Mengistu era nato in Etiopia. Poi si era trasferito nello Stato ebraico, ad Ashkelon. Nel settembre 2014, a piedi, ha attraversato una rete di filo spinato entrando a Gaza dalla parte della spiaggia. Sayed, beduino con cittadinanza israeliana, l’anno successivo fece altrettanto, entrando a piedi a Gaza nell’aprile 2015. I miliziani palestinesi li hanno chiusi in gabbia, sostenendo che fossero soldati dell’Idf. A smentirli è stata Human Right Watch che in un dossier del 2017 scrive come nessuno dei due avesse legami con agenzie di intelligence israeliane o con l’esercito. Secondo la Ong, entrambi erano abituati a percorrere lunghe distanze a piedi e soffrivano di patologie mentali.
Per anni di loro non si è saputo più nulla.
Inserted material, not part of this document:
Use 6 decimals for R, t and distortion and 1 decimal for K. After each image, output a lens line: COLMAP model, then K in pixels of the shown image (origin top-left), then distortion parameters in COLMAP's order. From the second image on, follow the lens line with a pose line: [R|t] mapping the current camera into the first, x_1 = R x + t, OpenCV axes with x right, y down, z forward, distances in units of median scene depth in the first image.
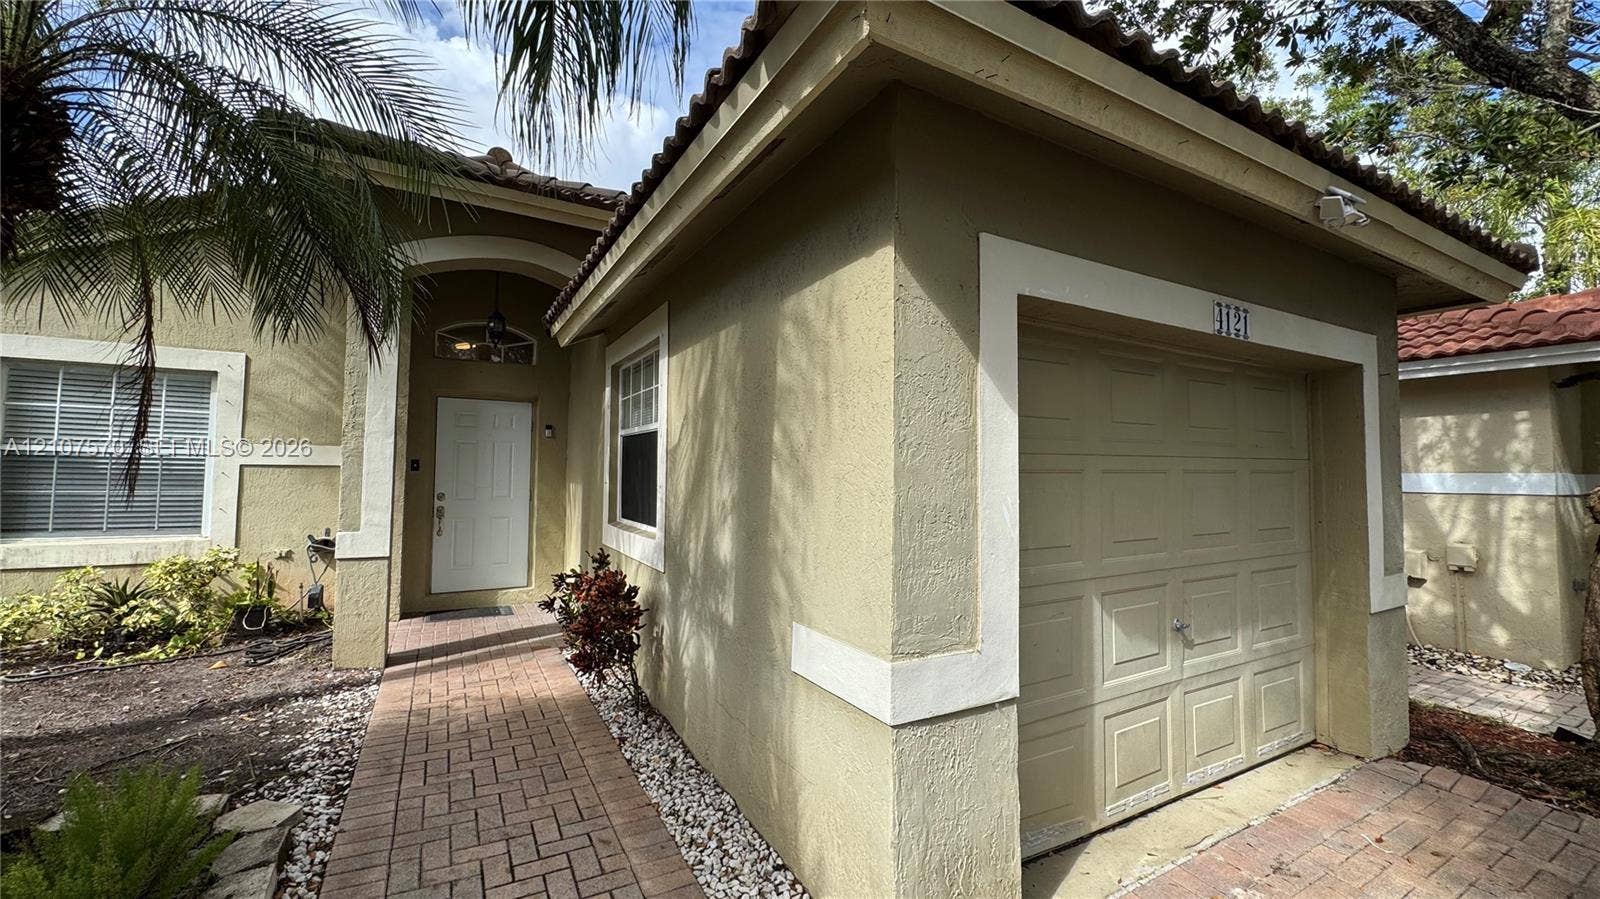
lens RADIAL K [[636.0, 0, 801.8], [0, 636.0, 447.3], [0, 0, 1]] dist [-0.000067, 0.000163]
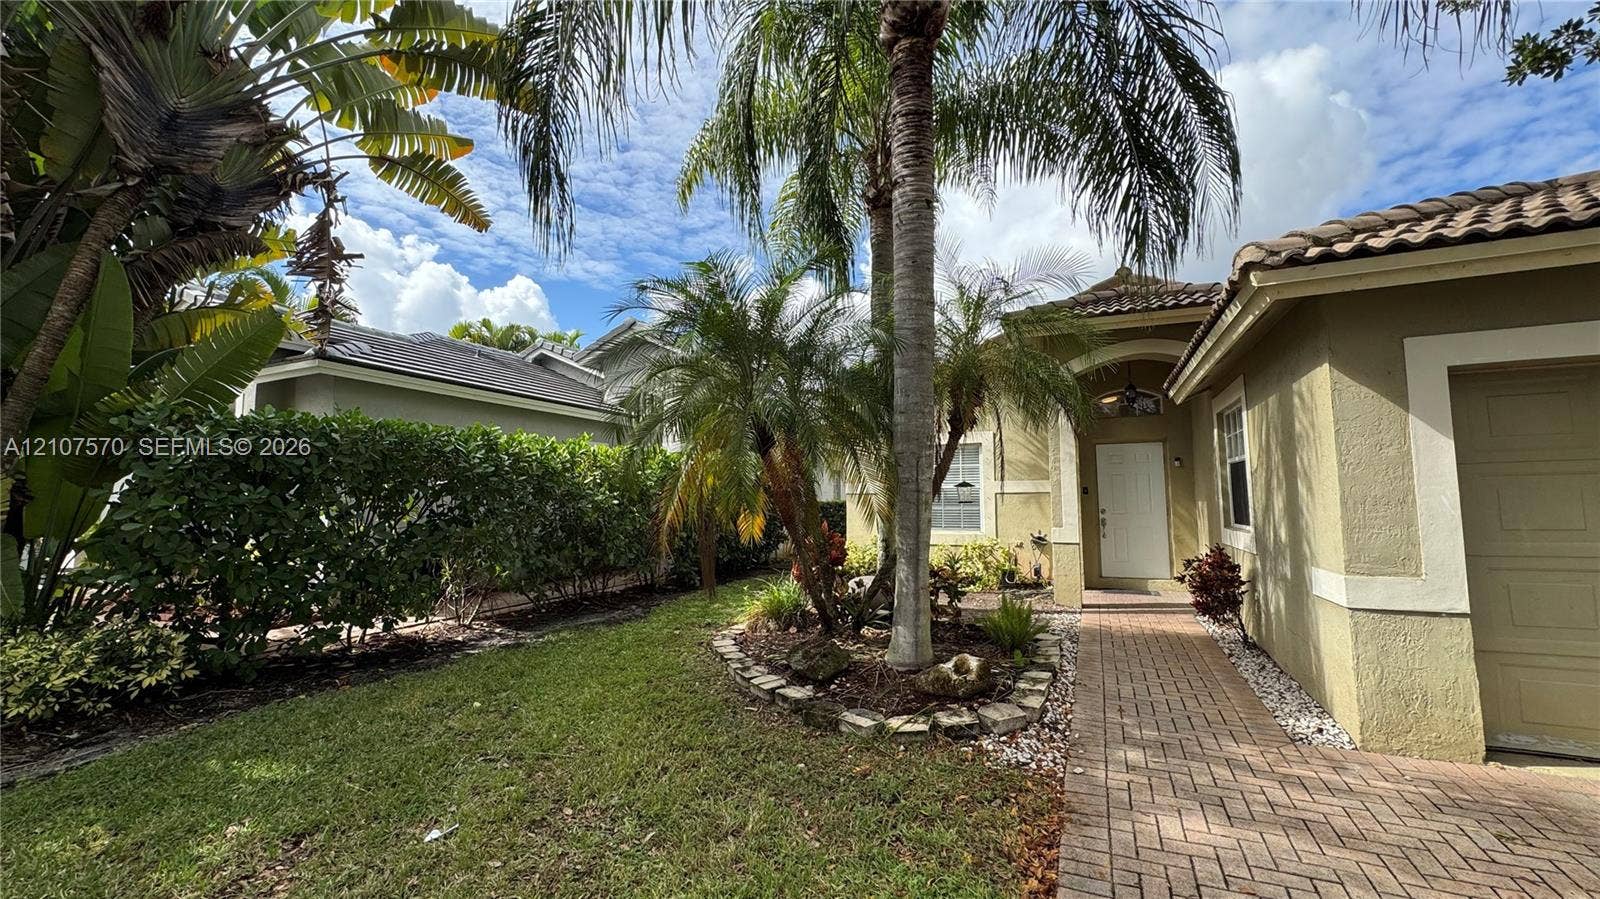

Le famiglie erano distrutte dal dolore. Poi, nel giugno 2022, Hamas ha diffuso un video di Sayed a letto, con una maschera per l’ossigeno; a gennaio 2023, viene mostrato il video di Mengistu. La strage del 7 ottobre 2023 è ancora lontana. I video hanno l’intento di fare pressione su Israele e avviare le trattative per uno scambio con detenuti palestinesi. In questo contesto entravano anche i resti umani di due soldati israeliani, che erano stati uccisi nella guerra del 2014; le loro spoglie non erano mai state restituite.
La svolta per Sayed e Mengistu arriva nel febbraio di quest’anno: entrambi vengono liberati dai miliziani nella prima tregua con Israele – con tanto di show nelle strade di Gaza – ottenendo in cambio decine di detenuti. Per quanto riguarda i soldati, le spoglie di uno di loro, Oron Shaul, vengono recuperate a Gaza durante una operazione guidata da forze speciali dell’Idf e dallo Shin Bet. Alla radio pubblica israeliana, il padre di Sayed, pur felice per il ritorno del figlio, ha detto: “Perché hanno trattenuto una persona così, che non ha fatto nulla di male? È un uomo di pace, un uomo che voleva raggiungere Gaza, ama Gaza, non è andato lì da aggressore”. Non era un soldato, Sayed, ma era diventato ugualmente un ostaggio, ed è stato tenuto nei tunnel fino a quando il suo rilascio non ha potuto portare un vantaggio. Del resto in Israele già prima del 7 ottobre, per suscitare apprensione bastava ricordare la storia di Gilad Shalit: un soldato catturato il 25 giugno 2006 da Hamas durante un raid e rilasciato nell’ottobre 2011, dopo più di cinque anni, ricevendo 1.027 palestinesi.